Binomial Coefficients Modulo a Prime: Fermat's Theorem and the Non-Adjacent Selection Problem
In the previous post, we implemented the closed form $F_{n,m} = \binom{n-m+1}{m}$ using Python’s math.factorial, and with scipy and sympy. Here we cover the common competitive-programming case: computing the answer modulo a large prime $M$ (e.g. $M = 10^9+7$).
Why modulo?
In counting problems, the result can be huge even for moderate input. Often the problem asks for the answer modulo a big prime so that it fits in a standard integer type. We could compute the full number and then take the remainder, but that forces expensive long-integer arithmetic. Computing everything modulo $M$ from the start is much faster.
From binomials to modular inverses
We have $F_{n,m} = \binom{n-m+1}{m} = \frac{(n-m+1)!}{m!,(n-2m+1)!}$. To compute this mod $M$, we need factorials mod $M$ and division mod $M$. Division mod $M$ is multiplication by the modular inverse: for prime $M$ and $0 < x < M$, the inverse of $x$ is $x^{M-2} \bmod M$ by Fermat’s little theorem.
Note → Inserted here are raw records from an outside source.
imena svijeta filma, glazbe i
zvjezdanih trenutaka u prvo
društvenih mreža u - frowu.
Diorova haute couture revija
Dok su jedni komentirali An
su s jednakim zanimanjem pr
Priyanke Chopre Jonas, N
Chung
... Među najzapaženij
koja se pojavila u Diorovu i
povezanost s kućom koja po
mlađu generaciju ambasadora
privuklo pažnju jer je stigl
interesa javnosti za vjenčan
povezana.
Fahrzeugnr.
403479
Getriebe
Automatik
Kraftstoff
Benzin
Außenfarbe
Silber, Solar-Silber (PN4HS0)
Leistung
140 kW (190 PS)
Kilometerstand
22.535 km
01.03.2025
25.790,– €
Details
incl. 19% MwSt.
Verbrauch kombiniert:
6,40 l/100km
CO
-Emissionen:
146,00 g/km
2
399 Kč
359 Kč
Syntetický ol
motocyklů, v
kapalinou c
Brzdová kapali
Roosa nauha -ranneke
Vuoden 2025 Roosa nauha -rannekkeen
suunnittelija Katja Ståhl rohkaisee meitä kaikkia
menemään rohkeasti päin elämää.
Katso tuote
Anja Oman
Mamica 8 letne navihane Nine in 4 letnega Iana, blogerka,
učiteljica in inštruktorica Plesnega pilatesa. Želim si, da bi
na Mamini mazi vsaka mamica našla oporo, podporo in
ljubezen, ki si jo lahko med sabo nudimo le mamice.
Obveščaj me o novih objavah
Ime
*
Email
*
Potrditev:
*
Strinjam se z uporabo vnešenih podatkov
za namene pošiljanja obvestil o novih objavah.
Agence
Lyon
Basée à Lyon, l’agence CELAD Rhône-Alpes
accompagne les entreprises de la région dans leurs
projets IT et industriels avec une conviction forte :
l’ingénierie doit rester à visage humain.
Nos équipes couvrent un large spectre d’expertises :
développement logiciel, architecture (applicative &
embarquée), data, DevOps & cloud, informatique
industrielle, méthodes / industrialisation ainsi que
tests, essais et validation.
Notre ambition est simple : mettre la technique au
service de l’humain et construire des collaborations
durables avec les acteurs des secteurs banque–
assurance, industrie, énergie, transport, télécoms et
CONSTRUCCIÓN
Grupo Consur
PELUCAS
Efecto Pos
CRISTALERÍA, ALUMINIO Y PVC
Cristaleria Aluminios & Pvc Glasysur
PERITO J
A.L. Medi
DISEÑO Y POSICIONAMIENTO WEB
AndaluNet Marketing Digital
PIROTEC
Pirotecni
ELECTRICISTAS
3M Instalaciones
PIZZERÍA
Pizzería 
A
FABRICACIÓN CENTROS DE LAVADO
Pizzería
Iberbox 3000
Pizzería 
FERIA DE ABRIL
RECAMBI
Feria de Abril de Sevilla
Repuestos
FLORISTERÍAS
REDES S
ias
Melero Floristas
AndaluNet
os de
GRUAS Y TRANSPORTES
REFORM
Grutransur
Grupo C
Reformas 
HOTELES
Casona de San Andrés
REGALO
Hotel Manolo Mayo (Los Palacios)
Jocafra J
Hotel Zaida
In Python we can use pow(x, M - 2, M).
Implementation
import functools
M = 10**9 + 7
def f_binom_mod(n, m):
assert n >= 0 and m >= 0
if n + 1 < 2*m:
return 0
return binom_mod(n - m + 1, m)
def binom_mod(n, m):
assert 0 <= m <= n
return ((fact_mod(n) * inv_mod(fact_mod(m))) % M * inv_mod(fact_mod(n - m))) % M
@functools.lru_cache(maxsize=None)
def fact_mod(m):
if m <= 1:
return 1
return (m * fact_mod(m - 1)) % M
def inv_mod(x):
return pow(x, M - 2, M)
All operations stay in the ring of integers mod $M$. The only non-obvious part is modular division: we replace division by $d$ with multiplication by inv_mod(d) using Fermat’s little theorem.
Benchmarks
Compared to computing the full binomial and then taking the remainder, the modular version avoids long arithmetic and is much faster:
fact_mod(10000) # for caching factorials
funcs = [f_binom_mod, f_binom, f_sci, f_sym]
test(10000, 1000, funcs)
test(10000, 2000, funcs)
test(10000, 3000, funcs)
Example output:
f(10000,1000): 450169549
f_binom_mod: 0.0000 sec, x 1.00
f_binom: 0.0073 sec, x 337.60
f_sci: 0.0011 sec, x 49.33
f_sym: 0.0076 sec, x 353.22
f(10000,2000): 75198348
f_binom_mod: 0.0000 sec, x 1.00
f_binom: 0.0063 sec, x 368.94
f_sci: 0.0026 sec, x 153.33
f_sym: 0.0053 sec, x 308.93
f(10000,3000): 679286557
f_binom_mod: 0.0000 sec, x 1.00
f_binom: 0.0060 sec, x 361.12
f_sci: 0.0056 sec, x 338.13
f_sym: 0.0053 sec, x 319.02
The same pattern—factorials mod $M$ plus Fermat-based inverses—works for any combinatorial formula that can be written in terms of factorials and binomials modulo a prime.